Well I have to talk to DH. He doesn't know I am considering this yet lol. However I am really leaning towards it.

I wont lie, I really want to do it to see the reaction of other competitors around here lol. The coach I use for my cross country schooling is going to poop his pants the day I show up at a lesson on a mule. And then, knowing the area I live in, I will have started a trend and everyone will have one lol.


----------



## gypsygirl

i thought mules couldnt compete at USEA events...correct me if im wrong


----------



## NBEventer

gypsygirl said:


> i thought mules couldnt compete at USEA events...correct me if im wrong


As far as I am aware mules are allowed at Equine Canada horse trials in pre-entry, entry and pre-training. I don't know about higher levels but I wouldn't be using him to do anything more then pre-training. I have another horse to ride at higher levels. 

I will have to look through the rule books. But considering a horse does not require a passport and license for anything below training level I don't see it being an issue.


----------



## xJumperx

> So I have recently stumbled across a super cute mule. He is just a baby at 5 months and the horse breed in him is QH. Momma was a donkey.


Did the owners say this? They told you the mother was a donkey?
If so, this is actually not a mule, at all. This is a Hinny. A mule is a mare bred to a jack, or stallion-donkey. A Jenny, or mare-donkey, bred to a stallion is a hinny. I know close to nothing about Hinnys, but I can tell you a bit about Mules!  If this is in fact one - If the owners said the mother was a donkey, it's a hinny. If they just said its a mule, and you assume the mother was a donkey, it was actually the sire that was a jack  Extremely common confusion, no shame.

Anyway, I think that you would LOVE having a mule!! They are so smart, and so willing once you get them going. Most actually really love jumping, as previously stated. But I would be slightly cautious - In riding/showing the mules, I have found some that adore it, can't get enough of it, and are great at it. And then I've also found the mules that just will not do it without a huge effort. Some love it, some don't. My dear friend, amazing little rider, not one to pull the bit at all over a jump, leases a mule that is this way. She simply hates jumping, and takes a lot of power to get her over. So it could go both ways. You COULD be easily successful, though, if you get a good one 

Best of luck!! I loved showing the Mules!! SO much fun! They are wonderful little equines!


----------



## NBEventer

Okay I was totally backwards. Its his dad thats the donkey. My bad  And I can honestly say, I never knew that. Which goes to show I have some learning to do. 
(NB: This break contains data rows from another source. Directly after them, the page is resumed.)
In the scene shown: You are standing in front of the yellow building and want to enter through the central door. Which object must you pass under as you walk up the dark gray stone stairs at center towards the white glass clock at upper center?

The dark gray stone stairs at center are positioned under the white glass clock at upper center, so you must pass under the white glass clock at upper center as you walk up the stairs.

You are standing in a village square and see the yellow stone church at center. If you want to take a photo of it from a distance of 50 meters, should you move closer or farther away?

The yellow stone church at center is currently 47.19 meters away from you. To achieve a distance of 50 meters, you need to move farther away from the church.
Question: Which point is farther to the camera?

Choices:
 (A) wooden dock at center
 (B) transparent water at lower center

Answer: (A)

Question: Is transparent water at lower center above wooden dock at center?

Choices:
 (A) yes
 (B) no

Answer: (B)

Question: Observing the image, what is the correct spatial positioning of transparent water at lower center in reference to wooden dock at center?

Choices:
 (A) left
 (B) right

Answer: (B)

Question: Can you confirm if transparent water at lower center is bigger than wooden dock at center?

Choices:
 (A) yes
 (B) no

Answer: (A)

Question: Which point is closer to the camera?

From what I have been told about him, he is quick to learn and loves attention and a total Mommas boy. I am really looking forward to things. I am fairly sure I will be getting him. So I need to start doing some major reading and learning on training mules.


----------



## xJumperx

Well then he sounds awesome!!  Best of luck with him! I only want to say one thing - when you are working with him, always mix it up. Don't drill one thing ... ever. Always keep things new, exciting. All Mules, no matter the age, are as smart and cunning as a 16 year old - they get bored quickly, and when they do, they start making up ways to make it fun again.


----------



## NBEventer

That will not be a problem AT ALL. I am the one everyone sends the ADHD horses to. The last mare, if I didn't switch things up constantly... well I am still recovering from the injury, and it happened in July lol. You can not school the same line twice in a row with her. Couldn't do a figure 8 more then two or three times. Constant mental stimulation for her. And she also had to be tricked into thinking things were her idea. Or you were going to be eating dirt.


----------



## xJumperx

Then you're set!! Haha, really! The only real trouble I've heard of people getting into with mules is people that just don't keep them busy. But you sound like you'll have an amazing time with a mule, and they will have an amazing time with you!


----------



## Saddlebag

This mule may grow up to be smallish. The taller ones usually carry draft.


----------



## NBEventer

Saddlebag said:


> This mule may grow up to be smallish. The taller ones usually carry draft.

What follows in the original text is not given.